Saved data entries

+++

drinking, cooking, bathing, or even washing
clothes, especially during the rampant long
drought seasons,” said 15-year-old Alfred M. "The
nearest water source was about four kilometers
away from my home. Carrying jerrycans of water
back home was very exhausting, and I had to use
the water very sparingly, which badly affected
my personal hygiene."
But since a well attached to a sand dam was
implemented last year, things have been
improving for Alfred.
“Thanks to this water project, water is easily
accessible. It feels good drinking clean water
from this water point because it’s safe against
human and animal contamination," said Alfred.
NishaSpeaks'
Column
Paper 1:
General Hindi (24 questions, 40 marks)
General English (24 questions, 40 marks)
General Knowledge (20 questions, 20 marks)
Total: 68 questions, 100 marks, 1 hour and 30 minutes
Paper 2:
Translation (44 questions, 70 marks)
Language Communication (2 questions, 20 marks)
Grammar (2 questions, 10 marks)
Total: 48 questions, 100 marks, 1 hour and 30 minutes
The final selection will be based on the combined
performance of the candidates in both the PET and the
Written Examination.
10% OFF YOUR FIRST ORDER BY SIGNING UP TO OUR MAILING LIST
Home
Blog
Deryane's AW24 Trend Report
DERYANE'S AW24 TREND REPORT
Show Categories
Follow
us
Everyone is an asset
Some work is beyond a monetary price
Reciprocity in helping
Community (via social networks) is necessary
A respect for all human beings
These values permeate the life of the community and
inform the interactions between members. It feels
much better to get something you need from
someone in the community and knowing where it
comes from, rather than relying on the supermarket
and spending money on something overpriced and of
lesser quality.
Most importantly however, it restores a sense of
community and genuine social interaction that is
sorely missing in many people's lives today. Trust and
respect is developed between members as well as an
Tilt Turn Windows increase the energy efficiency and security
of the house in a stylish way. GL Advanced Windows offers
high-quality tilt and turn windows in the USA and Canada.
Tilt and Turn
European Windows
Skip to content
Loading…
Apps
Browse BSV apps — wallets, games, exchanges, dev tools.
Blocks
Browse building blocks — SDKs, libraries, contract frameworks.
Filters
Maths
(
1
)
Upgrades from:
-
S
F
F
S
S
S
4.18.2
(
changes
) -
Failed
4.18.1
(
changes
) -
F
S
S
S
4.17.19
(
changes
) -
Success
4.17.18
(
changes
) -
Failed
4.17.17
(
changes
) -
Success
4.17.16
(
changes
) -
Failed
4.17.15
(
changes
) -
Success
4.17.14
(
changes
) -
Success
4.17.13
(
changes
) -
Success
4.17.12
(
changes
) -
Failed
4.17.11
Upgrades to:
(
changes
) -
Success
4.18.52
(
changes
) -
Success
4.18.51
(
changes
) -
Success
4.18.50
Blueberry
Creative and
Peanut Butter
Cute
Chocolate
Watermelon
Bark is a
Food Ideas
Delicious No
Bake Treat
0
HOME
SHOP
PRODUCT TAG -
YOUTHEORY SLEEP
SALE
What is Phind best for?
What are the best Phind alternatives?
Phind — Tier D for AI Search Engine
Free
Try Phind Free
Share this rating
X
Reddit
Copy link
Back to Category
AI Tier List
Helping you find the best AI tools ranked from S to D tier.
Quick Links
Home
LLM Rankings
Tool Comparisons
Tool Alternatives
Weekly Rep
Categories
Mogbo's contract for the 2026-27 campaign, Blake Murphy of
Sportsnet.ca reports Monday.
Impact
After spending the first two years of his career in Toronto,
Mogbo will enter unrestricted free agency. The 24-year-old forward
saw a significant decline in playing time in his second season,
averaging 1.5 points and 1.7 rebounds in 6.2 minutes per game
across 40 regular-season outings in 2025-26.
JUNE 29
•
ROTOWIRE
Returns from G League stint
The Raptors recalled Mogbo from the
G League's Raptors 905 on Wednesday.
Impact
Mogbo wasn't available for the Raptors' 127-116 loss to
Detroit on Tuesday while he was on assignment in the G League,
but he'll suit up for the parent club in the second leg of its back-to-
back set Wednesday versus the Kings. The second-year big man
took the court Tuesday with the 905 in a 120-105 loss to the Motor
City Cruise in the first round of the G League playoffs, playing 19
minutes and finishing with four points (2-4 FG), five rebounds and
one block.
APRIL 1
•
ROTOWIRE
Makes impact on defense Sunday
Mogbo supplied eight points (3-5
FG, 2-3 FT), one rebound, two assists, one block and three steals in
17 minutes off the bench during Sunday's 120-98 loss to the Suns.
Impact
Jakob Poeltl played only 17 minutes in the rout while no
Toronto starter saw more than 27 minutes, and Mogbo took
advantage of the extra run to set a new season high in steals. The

+++

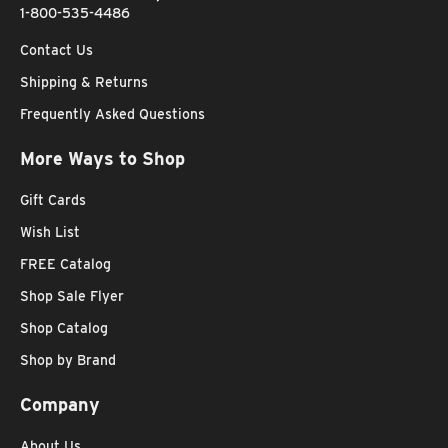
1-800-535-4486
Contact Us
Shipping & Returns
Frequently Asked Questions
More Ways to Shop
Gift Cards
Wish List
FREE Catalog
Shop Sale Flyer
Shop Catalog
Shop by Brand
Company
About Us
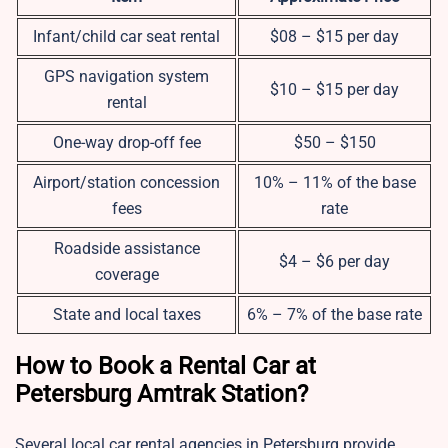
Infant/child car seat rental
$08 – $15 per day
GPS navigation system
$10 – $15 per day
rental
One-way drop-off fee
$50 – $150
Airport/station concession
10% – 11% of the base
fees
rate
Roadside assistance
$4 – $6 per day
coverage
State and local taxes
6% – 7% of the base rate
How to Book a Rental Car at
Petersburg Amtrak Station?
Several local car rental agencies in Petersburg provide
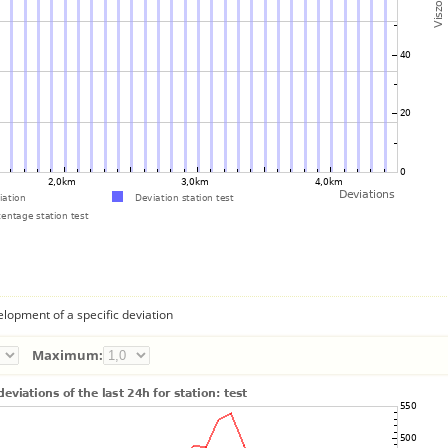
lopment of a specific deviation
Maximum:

+++

### EXERCISE:
Look above for the line that contains "drinking, cooking, bathing, or even washing". Starting there, transcribe every line exactly until you have copied the line that contains "The final selection".

### SOLVED PROBLEM:
drinking, cooking, bathing, or even washing
clothes, especially during the rampant long
drought seasons,” said 15-year-old Alfred M. "The
nearest water source was about four kilometers
away from my home. Carrying jerrycans of water
back home was very exhausting, and I had to use
the water very sparingly, which badly affected
my personal hygiene."
But since a well attached to a sand dam was
implemented last year, things have been
improving for Alfred.
“Thanks to this water project, water is easily
accessible. It feels good drinking clean water
from this water point because it’s safe against
human and animal contamination," said Alfred.
NishaSpeaks'
Column
Paper 1:
General Hindi (24 questions, 40 marks)
General English (24 questions, 40 marks)
General Knowledge (20 questions, 20 marks)
Total: 68 questions, 100 marks, 1 hour and 30 minutes
Paper 2:
Translation (44 questions, 70 marks)
Language Communication (2 questions, 20 marks)
Grammar (2 questions, 10 marks)
Total: 48 questions, 100 marks, 1 hour and 30 minutes
The final selection will be based on the combined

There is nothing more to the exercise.